Elasticsearch: [DOCS] Time Units for Date Histogram Interval incomplete

Created on 30 Jan 2018 · 6Comments · Source: elastic/elasticsearch

https://www.elastic.co/guide/en/elasticsearch/reference/6.1/common-options.html#time-units

Time Units

Whenever durations need to be specified, e.g. for a timeout parameter, the duration must specify the unit, like 2d for 2 days. The supported units are:

Key | Represents
-- | --
d | days
h | hours
m | minutes
s | seconds
ms | milliseconds
micros | microseconds
nanos | nanoseconds

The issue is that this table incomplete and inaccurate. Units below ms make no sense because we do not represent dates at a better resolution than milliseconds. Both 1micros and 1nanos (thankfully) result in "Zero or negative time interval not supported".

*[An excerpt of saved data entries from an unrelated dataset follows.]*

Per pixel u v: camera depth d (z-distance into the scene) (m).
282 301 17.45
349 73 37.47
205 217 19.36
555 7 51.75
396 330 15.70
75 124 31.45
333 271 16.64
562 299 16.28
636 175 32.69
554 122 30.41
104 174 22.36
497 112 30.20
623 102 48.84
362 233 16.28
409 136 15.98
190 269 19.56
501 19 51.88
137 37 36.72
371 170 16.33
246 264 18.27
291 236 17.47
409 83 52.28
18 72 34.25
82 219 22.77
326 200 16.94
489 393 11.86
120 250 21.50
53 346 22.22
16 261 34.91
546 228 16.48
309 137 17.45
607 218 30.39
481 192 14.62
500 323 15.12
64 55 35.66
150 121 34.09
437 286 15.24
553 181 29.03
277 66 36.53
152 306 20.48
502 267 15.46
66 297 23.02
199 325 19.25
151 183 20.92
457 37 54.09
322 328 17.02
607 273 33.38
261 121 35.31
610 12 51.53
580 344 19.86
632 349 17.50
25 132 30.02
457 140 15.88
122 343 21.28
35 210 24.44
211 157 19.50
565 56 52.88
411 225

However, there are other units that can be used sometimes, but for some reason not other times. Like:

1y works, but 2y does not. 1M works, but 2M does not. If I recall, the reasoning for these surrounds the changing nature of it.

In some ways, I can appreciate that something like "2y" and 2M are not consistent intervals (because of leap years and inconsistent month lengths). But weeks are consistent and quarters can only be true if you consider Q1 January - March (etc), which I feel like 3M could do too.

Regardless, if we are going to block higher number ranges, then we should look at blocking all number ranges for a given time unit _and_ we need to drop units that simply do not work.

:AnalyticAggregations >docs

Source

pickypg

Most helpful comment

This is tricky and there are a couple of things that I should explain here and we should explain (or explain better) in the docs.

Tl;dr: intervals are hard because time zones are hard and we have made some trade offs which we should probably clarify better in the docs (though its hard to without writing a book in just this subject). For the details of why keep reading the wall of text.

Firstly, there is a fundamental difference between what the interval 1X (where X is one of the keys above) is doing compared to the interval nX (where n is an integer greater than 1). The 1X variant is a calendar interval, meaning that it takes into account the length of the key at that exact time in the calendar[1]. For example if the interval is 1d, the timezone is Europe/London the bucket represents 2018-03-25T00:00:00 it will take into account the clocks moving forward for Daylight Savings Time and the bucket will represent 23 hours instead of 24 hours so the next bucket still begins at 2018-03-26T00:00:00. The nX variant (where n > 1) is a fixed-duration interval, meaning that the length of the interval is independent of the calendar[1] so the length of the interval is fixed. Using the same example as before, if we had a fixed-duration interval of 1 day[2] all buckets would represent a duration of 24 * 60 * 60 * 1000 = 86400000 milliseconds so the 2018-03-25T00:00:00 bucket would be "24 hours" long and the next bucket would actually be 2018-03-25T23:00:00 since that is 24 hours from the previous bucket in the calendar.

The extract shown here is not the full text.